Im Kollegium des steirischen Landesschulrats war der Mann noch mit Fünfzehn zu Null voran. Auch die Beamten des Ministeriums hatten ihn so wie alle Schulangehörigen bevorzugt. Tut alles nichts. Am Ende haben Männer keine Chance.

Theoretisch könnte noch der Bundespräsident diese Manipulation verhindern. Was aber wohl angesichts des jahrzehntelangen Verhaltens Heinz Fischers nur eine theoretische Möglichkeit sein dürfte.

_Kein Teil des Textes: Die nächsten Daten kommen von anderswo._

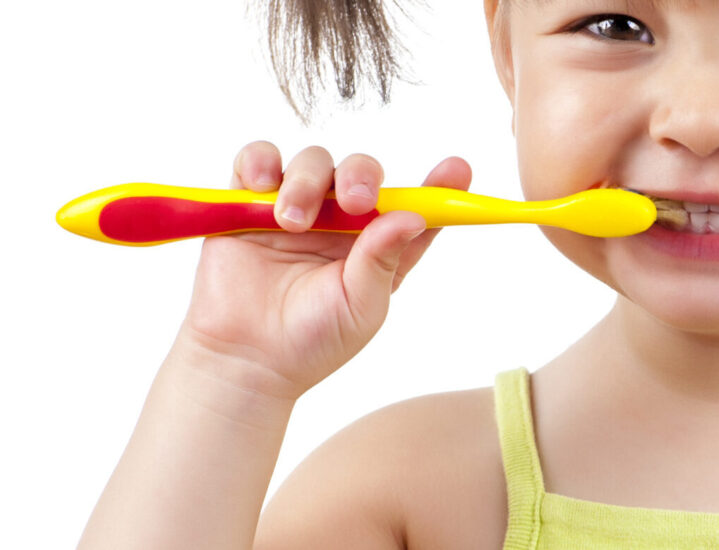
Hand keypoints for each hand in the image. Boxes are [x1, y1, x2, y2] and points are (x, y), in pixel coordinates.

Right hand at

Objektiver Weise sei gesagt, dass auch der (nun ausgebootete) Mürzzuschlag-Kandidat schon provisorischer Schulleiter gewesen ist. Deshalb wäre auch seine Bestellung falsch. Zumindest wenn es eine diesbezügliche Ausschlussklausel gäbe, die bei allen Bestellungen gleich angewendet werden muss. Aber gegen ihn wirkt sich ja ja nicht seine provisorische Tätigkeit aus, sondern sein Geschlecht. Auch die nun obsiegende Kandidatin kommt aus der gleichen Schule, wo derzeit ein jedes Schulklima schwerst belastende Schlammschlacht in Gang ist.